The Coalition for the Protection of Racehorses have just published their fourth annual Racehorse Deathwatch report, which details the deaths on Australian racetracks over the racing year.
The racing year started on 1 August 2017 and concluded on 31 July 2018. In that time, 119 racehorses died on the track from racing related injuries, or soon after racing. This means that on average, a racehorse will die on an Australian racetrack every 3 days.
Of course, this also doesn’t account for the many thousands of racehorses who are slaughtered each year for pet food and human consumption when no longer profitable, or the others who are taken away from the course with their injuries, and their deaths not recorded in racing documents.
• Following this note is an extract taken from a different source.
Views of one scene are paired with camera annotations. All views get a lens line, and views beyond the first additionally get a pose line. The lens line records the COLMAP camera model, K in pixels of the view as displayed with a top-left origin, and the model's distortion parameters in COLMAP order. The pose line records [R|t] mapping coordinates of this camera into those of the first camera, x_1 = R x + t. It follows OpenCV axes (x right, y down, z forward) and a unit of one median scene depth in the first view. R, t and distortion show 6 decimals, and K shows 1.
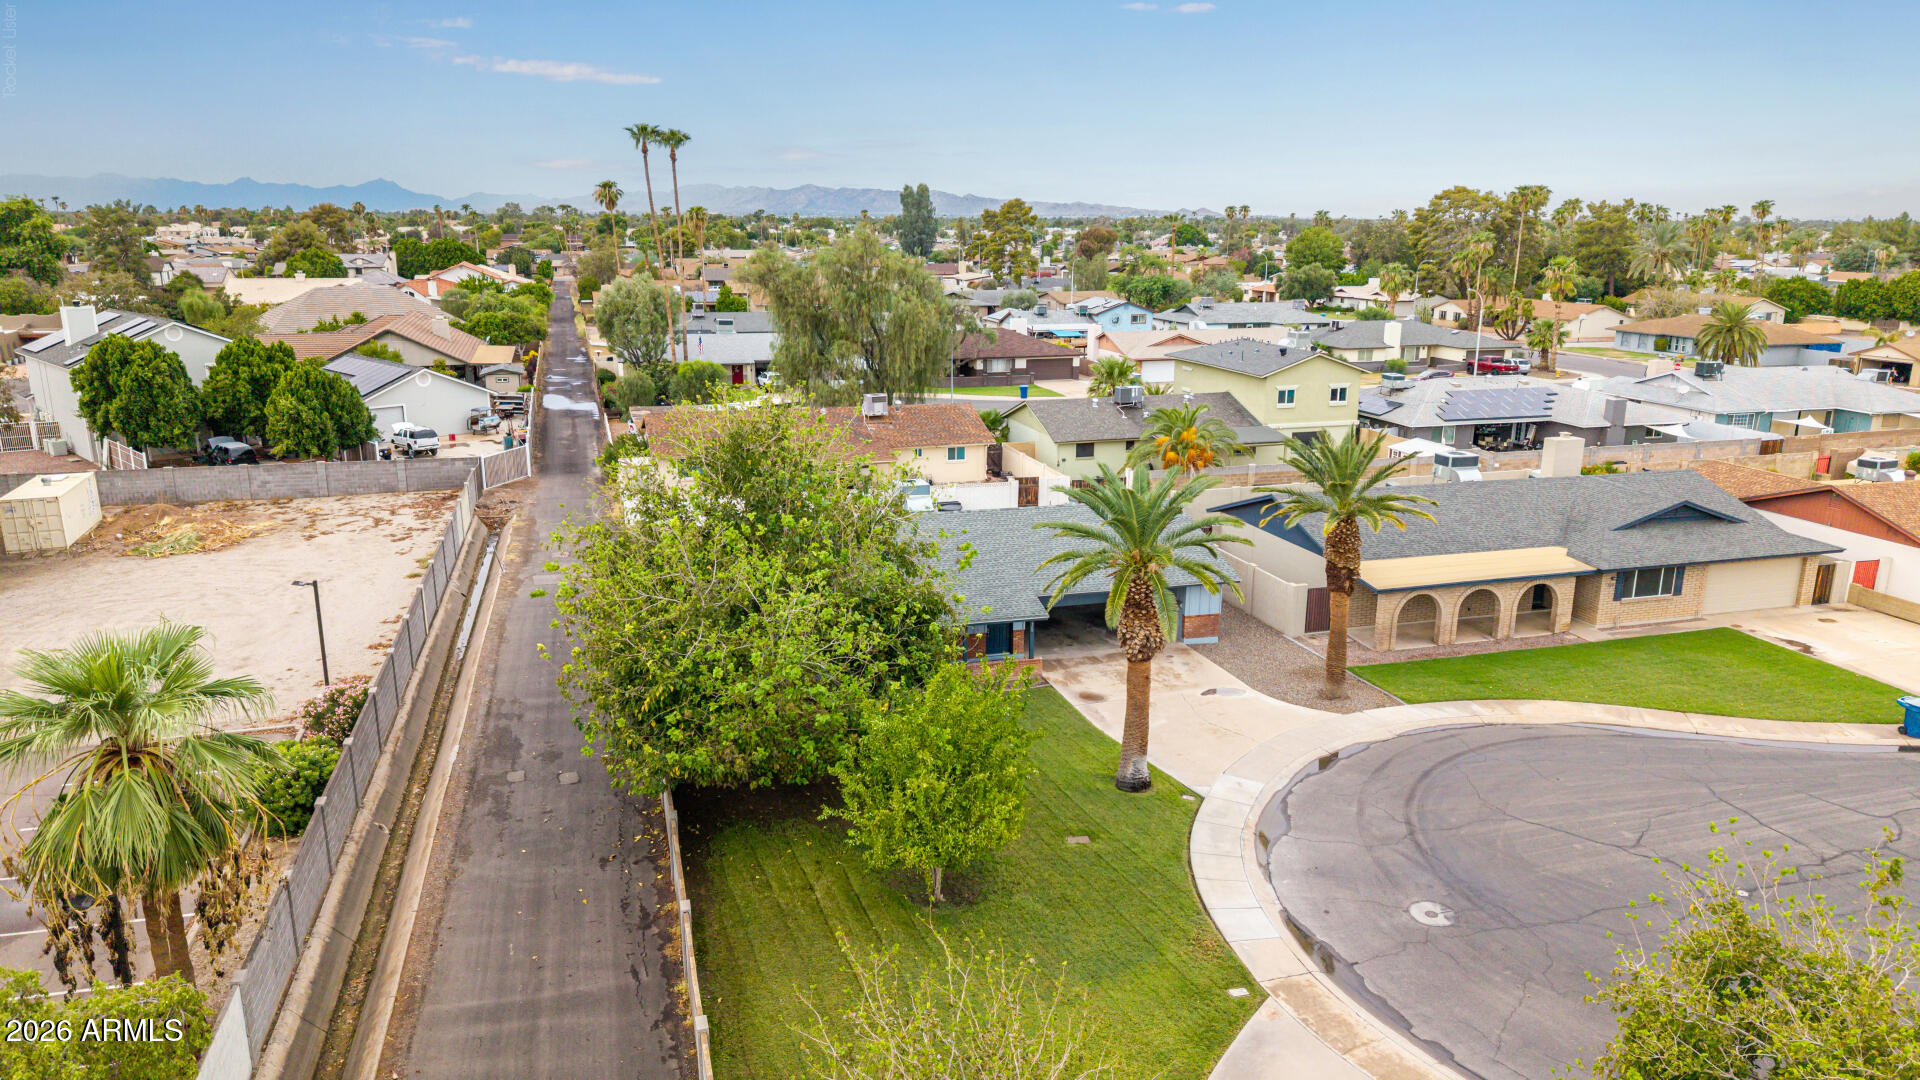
lens RADIAL K [[1284.5, 0, 955.4], [0, 1284.5, 536.6], [0, 0, 1]] dist [0.036497, -0.045413]
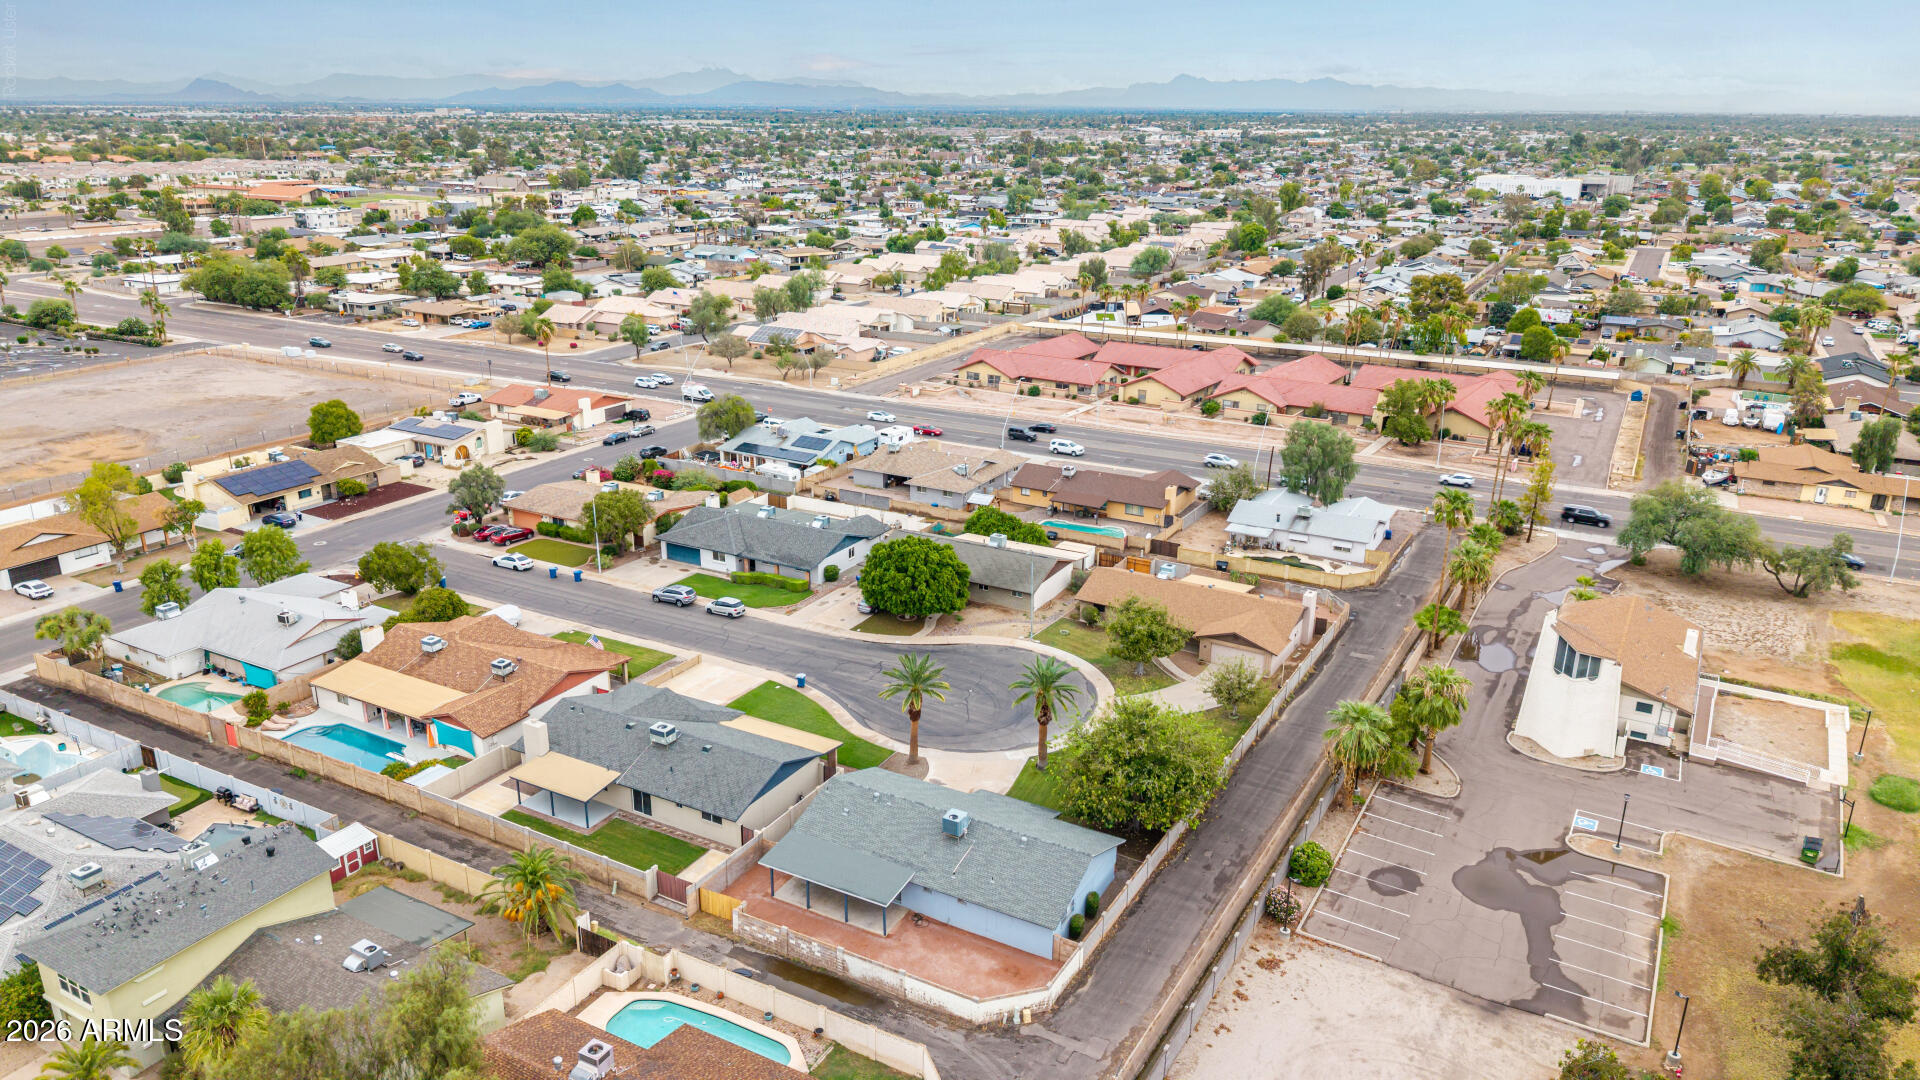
lens RADIAL K [[1284.5, 0, 958.8], [0, 1284.5, 543.8], [0, 0, 1]] dist [0.036497, -0.045413]
pose [[-0.699995, -0.241280, 0.672154, -0.702980], [0.159910, 0.864342, 0.476803, -0.747435], [-0.696014, 0.441244, -0.566452, 1.173558]]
The data, which is collected from racing industry stewards reports, shows that of the 119 racehorses who were killed, most died of ‘catastrophic limb injuries’ – that is breaks and fractures of the fore legs. However, many horses also died of catastrophic hind limb injuries, as well as bleeds, cardiac issues and collapses.
For some horses, it was their first time on the track. And for others, they had been raced in 2-year-old races, before their bodies were fully developed, predisposing them to racing injuries.
While some of the horses were well known, such as Regal Monarch, who broke a leg on Melbourne Cup Day in 2017, most are unknown and unheard of. But they matter just as much.